Data supplied section start

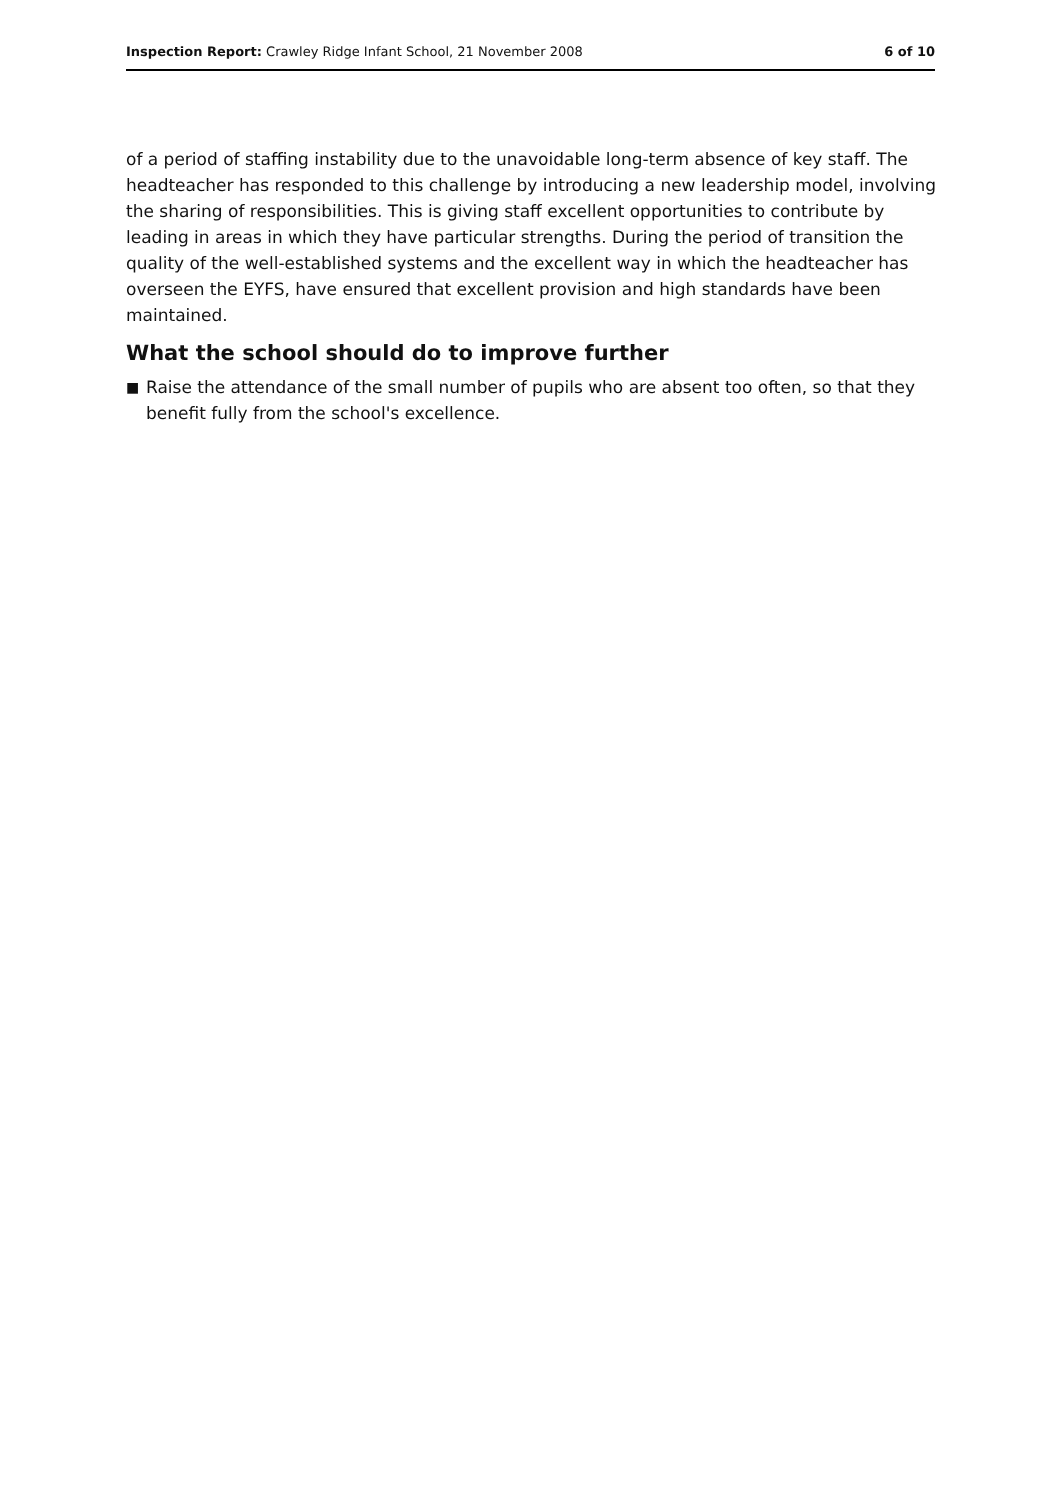Inspection Report: Crawley Ridge Infant School, 21 November 2008
6 of 10
of a period of staffing instability due to the unavoidable long-term absence of key staff. The headteacher has responded to this challenge by introducing a new leadership model, involving the sharing of responsibilities. This is giving staff excellent opportunities to contribute by leading in areas in which they have particular strengths. During the period of transition the quality of the well-established systems and the excellent way in which the headteacher has overseen the EYFS, have ensured that excellent provision and high standards have been maintained.
What the school should do to improve further
■ Raise the attendance of the small number of pupils who are absent too often, so that they benefit fully from the school's excellence.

Data supplied section end

**Requirement:**
The job here is to write out the records exactly, pictures excluded.

**Exercise response:**
Inspection Report: Crawley Ridge Infant School, 21 November 2008
6 of 10
of a period of staffing instability due to the unavoidable long-term absence of key staff. The headteacher has responded to this challenge by introducing a new leadership model, involving the sharing of responsibilities. This is giving staff excellent opportunities to contribute by leading in areas in which they have particular strengths. During the period of transition the quality of the well-established systems and the excellent way in which the headteacher has overseen the EYFS, have ensured that excellent provision and high standards have been maintained.
What the school should do to improve further
■ Raise the attendance of the small number of pupils who are absent too often, so that they benefit fully from the school's excellence.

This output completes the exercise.